第十一章:发配宁古塔,西施送别
霜降过后的北京城,风干得扎脸。
天还没亮透,刑部大牢外的石阶上已经结了层薄霜。曹乐被两个差役押出来时,打了个寒颤——囚衣太薄,挡不住这深秋的寒气。
镣铐很沉,走一步哗啦一声响。曹乐低头看了看,手腕被铁圈磨破了皮,渗着血丝。他想起李氏总说他手金贵,是吃饭的家伙,得仔细护着。现在这双手,却戴着二十斤重的枷锁。
“快走!”差役推了他一把。
曹乐踉跄几步,站稳了。他回头看了一眼刑部大牢黑黢黢的大门,想起昨夜狱卒的话:“你夫人……今儿个午时三刻,菜市口。”
午时三刻。太阳最毒的时候,也是杀人见血的时候。
囚车等在街口,是辆破旧的木笼车,轮子缺了一块,歪歪斜斜的。曹乐被塞进去,笼门“哐当”锁上。车里还有三个人,都穿着囚衣,面黄肌瘦,眼神空洞
“去哪儿?”一个年轻囚犯怯生生地问。
“宁古塔。”差役啐了口唾沫,“这辈子别想回来了。”
年轻囚犯“哇”地哭了。另外两个老的没出声,只是把身子缩得更紧些。
曹乐靠着笼壁,闭上眼睛。他不想看这座城——这座困了他一年,毁了他一生的城。
可有些事,躲不过。
囚车刚拐出巷口,就被人拦住了。是赛西施。
她穿着一身素白,头上簪着朵小白花,手里挎着个包袱。天寒地冻的,她连件斗篷都没披,脸冻得发青。
“官爷,行行好。”她拦住差役头子,塞过去一锭银子,“让……让我跟他说几句话。”
差役头子掂了掂银子,咧嘴笑了:“就一炷香。”
赛西施跑到囚车边,手抓着木栏,指甲抠进木头里:“曹乐……”
曹乐睁开眼,看见她,喉咙像被什么堵住了:“你怎么来了?快回去,天冷。”
“我给你带了东西。”赛西施把包袱塞进来,里面是棉袄、棉鞋,还有一包干粮,“路上冷,穿上。干粮省着吃,到了宁古塔……”
她说不下去了,眼泪扑簌簌往下掉。
曹乐想给她擦泪,手伸到一半,被枷锁绊住了。他苦笑:“西施,别哭。我没事。”
“怎么会没事!”赛西施抓住他的手,那手冰凉,“曹乐,我对不起你……要不是我,要不是王越……”
“不关你的事。”曹乐摇头,“是我自己命不好。”
“不,不是命不好,是人太坏!”赛西施咬着嘴唇,压低声音,“曹乐,你记住,害你的人是王乙毫,是张飞飞,还有……还有王越。他们都不得好死!”
曹乐看着她眼里的恨,心里一阵刺痛。他认识的赛西施,不该是这样的。在沧州时,她爱笑,爱骂人,但眼里从没有这么深的恨。
“西施,别恨了。”他轻声说,“恨人伤的是自己。”
“我就要恨!”赛西施泪如雨下,“我恨他们害你,恨他们害了李姐姐……曹乐,你知道吗?李姐姐她……她昨晚托狱卒带话给我,说……说让我照顾好你。”
曹乐浑身一震。
“她让我告诉你,她不后悔。”赛西施哭着说,“她说下辈子,还跟你做夫妻。”
曹乐闭上眼,眼泪从眼角滑下来。他想起了李氏最后看他的眼神,那么温柔,那么不舍。
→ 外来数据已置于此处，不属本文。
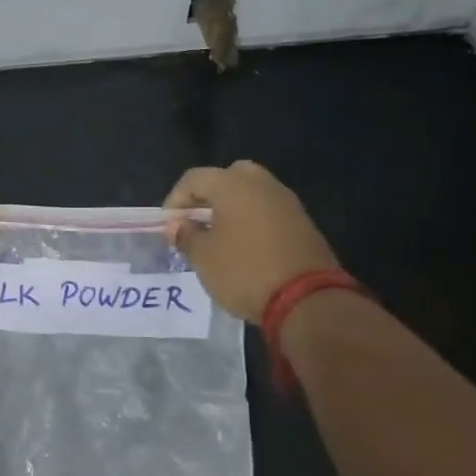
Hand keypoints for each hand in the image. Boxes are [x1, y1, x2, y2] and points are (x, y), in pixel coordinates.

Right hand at [164, 161, 340, 320]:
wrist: (305, 298)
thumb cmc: (244, 271)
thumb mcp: (203, 258)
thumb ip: (186, 236)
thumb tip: (177, 225)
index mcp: (233, 185)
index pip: (194, 178)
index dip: (176, 200)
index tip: (169, 225)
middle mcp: (262, 184)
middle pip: (228, 177)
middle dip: (208, 196)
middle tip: (196, 222)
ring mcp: (287, 201)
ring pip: (252, 193)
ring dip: (232, 208)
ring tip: (218, 237)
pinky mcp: (302, 222)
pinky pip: (268, 211)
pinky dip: (252, 220)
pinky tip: (243, 246)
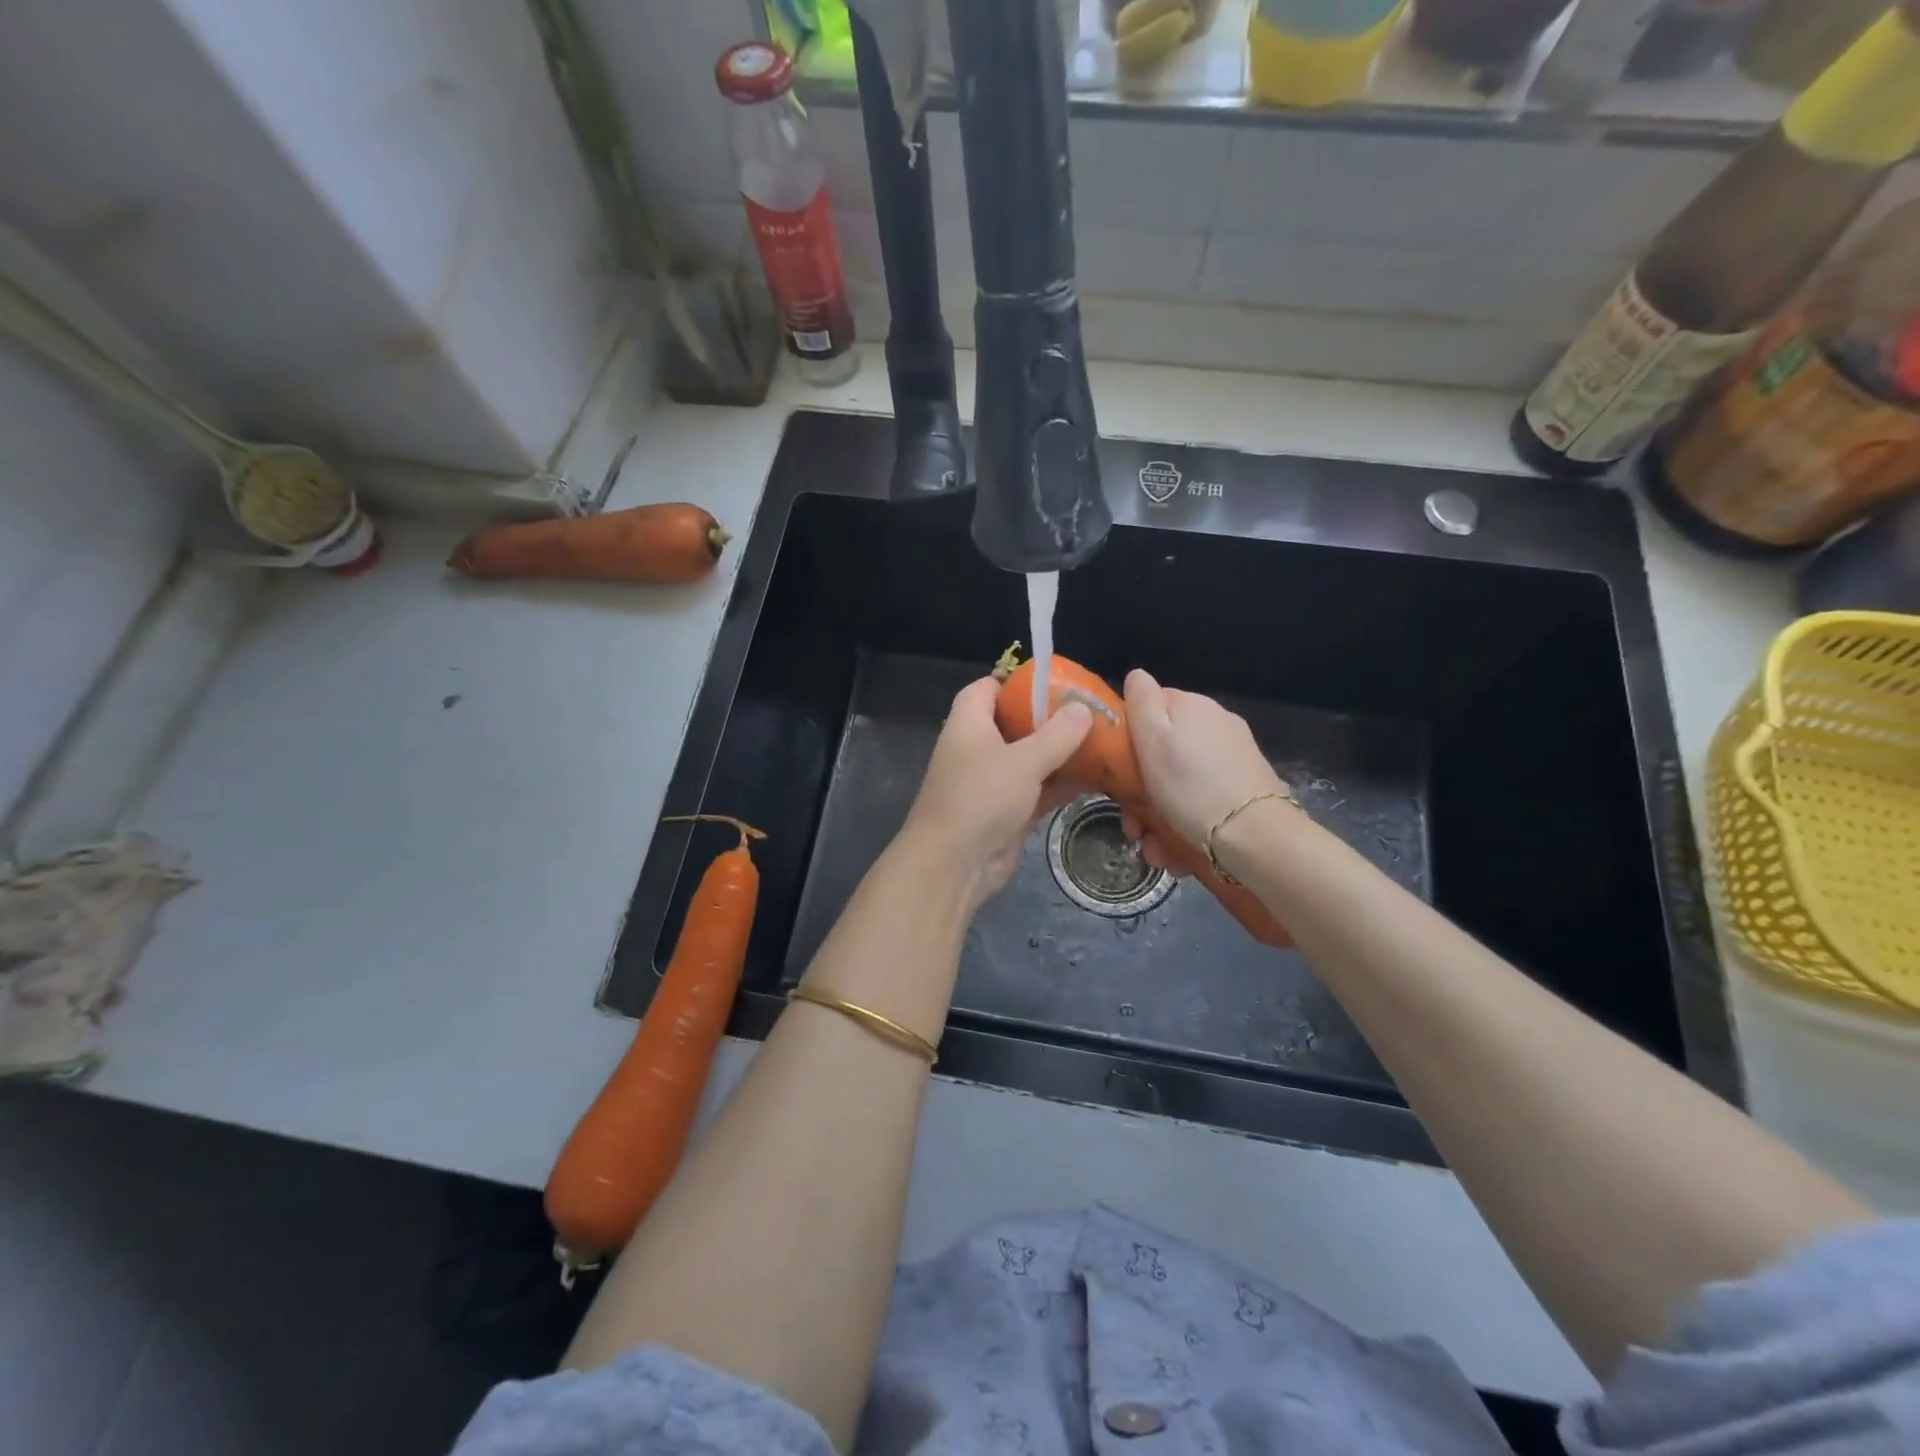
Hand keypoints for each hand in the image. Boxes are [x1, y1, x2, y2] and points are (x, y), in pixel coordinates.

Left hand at [896, 677, 1091, 911]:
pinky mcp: (1008, 811)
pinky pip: (1039, 789)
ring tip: (1104, 741)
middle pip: (1016, 723)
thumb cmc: (980, 798)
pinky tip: (1098, 777)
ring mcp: (993, 782)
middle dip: (1051, 719)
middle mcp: (979, 748)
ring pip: (1031, 758)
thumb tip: (1082, 709)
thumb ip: (1056, 735)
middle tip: (1091, 712)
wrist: (953, 865)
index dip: (1017, 682)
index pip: (987, 688)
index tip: (1055, 682)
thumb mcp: (1023, 760)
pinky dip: (1062, 783)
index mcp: (969, 723)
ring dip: (1062, 753)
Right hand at [1122, 669, 1288, 868]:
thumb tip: (1137, 675)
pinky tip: (1178, 855)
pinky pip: (1203, 804)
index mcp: (1192, 707)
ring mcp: (1235, 759)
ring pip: (1181, 784)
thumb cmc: (1190, 786)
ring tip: (1155, 851)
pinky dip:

那个泼辣、善妒、动不动就要拧他耳朵的女人,最后却用命换了他的命。
“时间到了!”差役头子喊。
赛西施死死抓着木栏不放:“再等等!就一会儿!”
“等什么等!”差役过来拉她,“再不走连你一块抓!”
“西施,放手。”曹乐说,“听话,回去。”
“我不!”赛西施摇头,“曹乐,我要跟你一起去宁古塔!”
“胡闹!”曹乐急了,“那是什么地方?冰天雪地,去了就是送死!你好好活着,在京城开你的饭馆,过你的日子!”
“没有你,我开什么饭馆?过什么日子?”赛西施哭喊着,“曹乐,你走了,我怎么办?”
囚车开始动了。赛西施跟着跑,脚下一滑,摔在地上。她爬起来,继续追,头发散了,衣服脏了,像疯了一样。
街两边站满了看热闹的人,指指点点,窃窃私语。
“那不是食为天的老板娘吗?”
“听说她跟曹神医有一腿……”
“啧啧,真是不知羞耻。”
这些话像针一样扎进曹乐心里。他看着赛西施在车后追,风吹起她的白发——等等,白发?她才二十八岁,怎么会有白发?
是这一夜急白的。
曹乐的心像被撕碎了。他冲着赛西施喊:“回去!西施,我求你,回去!”
赛西施不听,还在追。眼看就要出城门了,前面忽然来了队人马,拦住了去路。
是王越。
他穿着官服,骑着高头大马,身后跟着几个衙役。看见囚车和后面追着的赛西施,他脸色阴沉得像要下雨。
“拦住她!”
衙役冲上去,把赛西施架住。赛西施挣扎着,冲着王越喊:“王越!你放了他!你放了他!”
王越下马,走到囚车前,看着曹乐:“先生,一路保重。”
曹乐盯着他,这个他一手帮助的年轻人,如今站在他面前,说着虚伪的话。
“王越,我问你一句话。”曹乐声音沙哑,“那些事,你有没有份?”
“学生不懂先生说什么。”
“不懂?”曹乐笑了,“好,不懂也好。王越,你记住我今天的话——人在做,天在看。你做的每一件亏心事,老天爷都记着呢。”
王越脸色变了变,随即恢复平静:“先生多保重。”他转身,走到赛西施面前,“西施,跟我回去。”
“我不回去!”赛西施瞪着他,“王越,你放开我!我要送他!”
“送什么送?”王越冷笑,“全天下都知道你是我王越的妻子,现在追着个囚犯跑,你让我的脸往哪儿搁?”
“你的脸?”赛西施笑了,笑得凄厉,“王越,你还有脸吗?你害了你的恩人,害了你的先生,你还有脸提脸面?”
“闭嘴!”王越一巴掌扇在她脸上。
这一巴掌很重,赛西施嘴角渗出血来。她转过头,盯着王越,眼里没有泪,只有恨:“王越,我会记住今天。总有一天,我会让你付出代价。”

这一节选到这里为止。